--- START ---

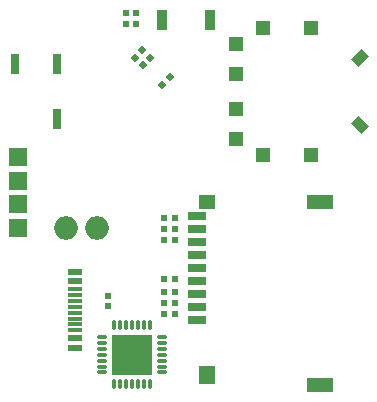
<source format=gbp>
G04*
G04 #@! TF.GenerationSoftware,Altium Limited,Altium Designer,20.1.10 (176)*
G04*
G04 Layer_Color=128*
%FSLAX25Y25*%
%MOIN*%
G70*
G04*
G04 #@! TF.SameCoordinates,F252A181-4E7B-4898-9581-9C64CF10C23C*
G04*
G04*
G04 #@! TF.FilePolarity,Positive*
G04*
G01*
G75*
%ADD15R,0.02000X0.02000*%
%ADD16R,0.02000X0.02000*%
%ADD21P,0.02828X4X270.0*%
%ADD80R,0.13780X0.13780*%
%ADD81O,0.01102X0.03527*%
%ADD82O,0.03526X0.01102*%
%ADD83O,0.03527X0.01102*%
%ADD84R,0.03543X0.06693*%
%ADD85R,0.04528X0.01181*%
%ADD86R,0.04528X0.02362*%
%ADD87R,0.05512X0.04724*%
%ADD88R,0.06299X0.02756*%
%ADD89R,0.08661X0.04724*%
%ADD90R,0.05512X0.06299*%
G04:AMPARAMS|DCode=91|XSize=33.47mil|YSize=47.24mil|CornerRadius=0mil|HoleSize=0mil|Usage=FLASHONLY|Rotation=315.000|XOffset=0mil|YOffset=0mil|HoleType=Round|Shape=Rectangle|*
%AMROTATEDRECTD91*
4,1,4,-0.02854,-0.00487,0.00487,0.02854,0.02854,0.00487,-0.00487,-0.02854,-0.02854,-0.00487,0.0*
%
%ADD91ROTATEDRECTD91*%

G04:AMPARAMS|DCode=92|XSize=33.47mil|YSize=47.24mil|CornerRadius=0mil|HoleSize=0mil|Usage=FLASHONLY|Rotation=45.000|XOffset=0mil|YOffset=0mil|HoleType=Round|Shape=Rectangle|*
%AMROTATEDRECTD92*
4,1,4,0.00487,-0.02854,-0.02854,0.00487,-0.00487,0.02854,0.02854,-0.00487,0.00487,-0.02854,0.0*
%
%ADD92ROTATEDRECTD92*%

%ADD93R,0.05118X0.04724*%
%ADD94R,0.04724X0.05118*%
%ADD95O,0.07874X0.07874*%
%ADD96R,0.05906X0.05906*%
%ADD97R,0.02756X0.06693*%
D15*
X29200Y36400D02*
D03*
X29200Y39943D02*
D03*
D16*
X38600Y130500D02*
D03*
X35057Y130500D02*
D03*
X51300Y62200D02*
D03*
X47757Y62200D02*
D03*
X51300Y58600D02*
D03*
X47757Y58600D02*
D03*
X51300Y41100D02*
D03*
X47757Y41100D02*
D03*
X51300Y37500D02*
D03*
X47757Y37500D02*
D03*
X51300Y33900D02*
D03*
X47757Y33900D02*
D03*
Y65826D02*
D03*
X51300Y65827D02*
D03*
X35057Y134100D02*
D03*
X38600Y134100D02*
D03*
X47757Y45400D02*
D03*
X51300Y45400D02*
D03*
D21*
X40634Y116744D02*
D03*
X43139Y119250D02*
D03*
X47184Y110194D02*
D03*
X49689Y112700D02*
D03*
X38000Y119300D02*
D03*
X40505Y121806D02*
D03*
D80*
X37127Y20258D02*
D03*
D81*
X31217Y10417D02*
D03*
X33187D02*
D03*
X35157D02*
D03*
X37127D02*
D03*
X39097Y10417D02*
D03*
X41067D02*
D03*
X43037D02*
D03*
X43037Y30102D02*
D03*
X41067D02*
D03*
X39097D02*
D03*
X37127D02*
D03*
X35157Y30102D02*
D03*
X33187D02*
D03*
X31217D02*
D03*
D82*
X46970Y14349D02*
D03*
Y16319D02*
D03*
Y18289D02*
D03*
Y20259D02*
D03*
Y22229D02*
D03*
Y24199D02*
D03*
Y26169D02*
D03*
D83*
X27284Y26169D02*
D03*
Y24199D02*
D03*
Y22229D02*
D03*
X27284Y20259D02*
D03*
Y18289D02*
D03*
Y16319D02*
D03*
Y14349D02*
D03*
D84*
X63198Y131958D02*
D03*
X47056D02*
D03*
D85*
X18236Y42153D02*
D03*
Y40185D02*
D03*
Y38217D02*
D03*
Y36248D02*
D03*
Y34280D02*
D03*
Y32311D02*
D03*
Y30343D02*
D03*
Y28374D02*
D03*
D86*
Y47862D02*
D03*
Y44713D02*
D03*
Y25815D02*
D03*
Y22665D02*
D03*
D87*
X62005Y71084D02*
D03*
D88*
X58776Y66360D02*
D03*
Y57698D02*
D03*
Y53368D02*
D03*
Y49037D02*
D03*
Y40376D02*
D03*
Y36045D02*
D03*
Y31714D02*
D03*
Y44706D02*
D03*
Y62029D02*
D03*
D89*
X99800Y10061D02*
D03*
Y71084D02*
D03*
D90*
X62005Y13604D02*
D03*
D91*
X113135Y119135D02*
D03*
D92*
Y96865D02*
D03*
D93*
X96882Y129260D02*
D03*
X80740D02*
D03*
Y86740D02*
D03*
X96882D02*
D03*
D94*
X71685Y123748D02*
D03*
Y113807D02*
D03*
Y102193D02*
D03*
Y92252D02*
D03*
D95*
X14998Y62400D02*
D03*
X25500D02*
D03*
D96*
X-929Y86094D02*
D03*
Y78220D02*
D03*
Y70346D02*
D03*
Y62472D02*
D03*
D97*
X-1763Y117013D02*
D03*
X12017Y117013D02*
D03*
Y98903D02*
D03*
M02*

</source>
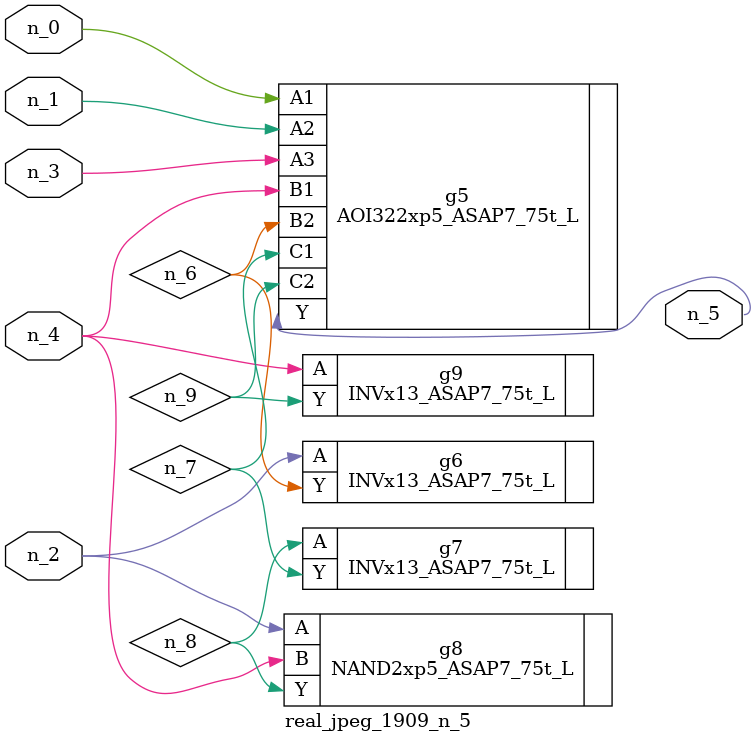
<source format=v>
module real_jpeg_1909_n_5 (n_4, n_0, n_1, n_2, n_3, n_5);

input n_4;
input n_0;
input n_1;
input n_2;
input n_3;

output n_5;

wire n_8;
wire n_6;
wire n_7;
wire n_9;

AOI322xp5_ASAP7_75t_L g5 ( 
.A1(n_0),
.A2(n_1),
.A3(n_3),
.B1(n_4),
.B2(n_6),
.C1(n_7),
.C2(n_9),
.Y(n_5)
);

INVx13_ASAP7_75t_L g6 ( 
.A(n_2),
.Y(n_6)
);

NAND2xp5_ASAP7_75t_L g8 ( 
.A(n_2),
.B(n_4),
.Y(n_8)
);

INVx13_ASAP7_75t_L g9 ( 
.A(n_4),
.Y(n_9)
);

INVx13_ASAP7_75t_L g7 ( 
.A(n_8),
.Y(n_7)
);


endmodule
</source>
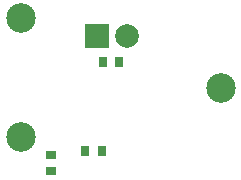
<source format=gbr>
%TF.GenerationSoftware,KiCad,Pcbnew,(5.1.10)-1*%
%TF.CreationDate,2021-08-06T13:29:55-07:00*%
%TF.ProjectId,dogbone,646f6762-6f6e-4652-9e6b-696361645f70,rev?*%
%TF.SameCoordinates,Original*%
%TF.FileFunction,Soldermask,Top*%
%TF.FilePolarity,Negative*%
%FSLAX46Y46*%
G04 Gerber Fmt 4.6, Leading zero omitted, Abs format (unit mm)*
G04 Created by KiCad (PCBNEW (5.1.10)-1) date 2021-08-06 13:29:55*
%MOMM*%
%LPD*%
G01*
G04 APERTURE LIST*
%ADD10R,0.725000X0.900000*%
%ADD11R,0.900000X0.725000*%
%ADD12C,2.000000*%
%ADD13R,2.000000X2.000000*%
%ADD14C,2.500000*%
G04 APERTURE END LIST*
D10*
%TO.C,R3*%
X55584500Y-88455500D03*
X56959500Y-88455500D03*
%TD*%
%TO.C,R2*%
X55499000Y-95948500D03*
X54124000Y-95948500D03*
%TD*%
D11*
%TO.C,R1*%
X51257200Y-96313400D03*
X51257200Y-97688400D03*
%TD*%
D12*
%TO.C,BZ1*%
X57618000Y-86233000D03*
D13*
X55118000Y-86233000D03*
%TD*%
D14*
%TO.C,H3*%
X65577000Y-90623000D03*
%TD*%
%TO.C,H2*%
X48634000Y-94760000D03*
%TD*%
%TO.C,H1*%
X48634000Y-84740000D03*
%TD*%
M02*

</source>
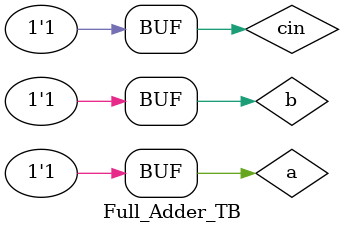
<source format=v>
module Full_Adder(a,b,cin,sum,carry);
  input a,b,cin;
  output sum,carry;
  
  assign sum = a ^ b ^ cin;
  assign carry = (a&b) | (b&cin)| (cin&a);

endmodule

//Test Bench

module Full_Adder_TB;
  reg a,b,cin;
  wire sum,carry;
  
  Full_Adder F1(.a(a),.b(b),.cin(cin),.sum(sum),.carry(carry));
  initial begin
  $display("Time\t a b cin | sum carry");
  $monitor("%g\t %b %b %b   | %b   %b",$time,a,b,cin,sum,carry);
  a = 1'b0;b = 1'b0; cin = 1'b0;#100;
  a = 1'b0;b = 1'b0; cin = 1'b1;#100;
  a = 1'b0;b = 1'b1; cin = 1'b0;#100;
  a = 1'b0;b = 1'b1; cin = 1'b1;#100;
  a = 1'b1;b = 1'b0; cin = 1'b0;#100;
  a = 1'b1;b = 1'b0; cin = 1'b1;#100;
  a = 1'b1;b = 1'b1; cin = 1'b0;#100;
  a = 1'b1;b = 1'b1; cin = 1'b1;#100;
  end
endmodule
</source>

--- END ---

## TASK
Only the lines that contain the string "Rectangle" are to be copied from the records.

## FINISHED EXERCISE
G04:AMPARAMS|DCode=91|XSize=33.47mil|YSize=47.24mil|CornerRadius=0mil|HoleSize=0mil|Usage=FLASHONLY|Rotation=315.000|XOffset=0mil|YOffset=0mil|HoleType=Round|Shape=Rectangle|*
G04:AMPARAMS|DCode=92|XSize=33.47mil|YSize=47.24mil|CornerRadius=0mil|HoleSize=0mil|Usage=FLASHONLY|Rotation=45.000|XOffset=0mil|YOffset=0mil|HoleType=Round|Shape=Rectangle|*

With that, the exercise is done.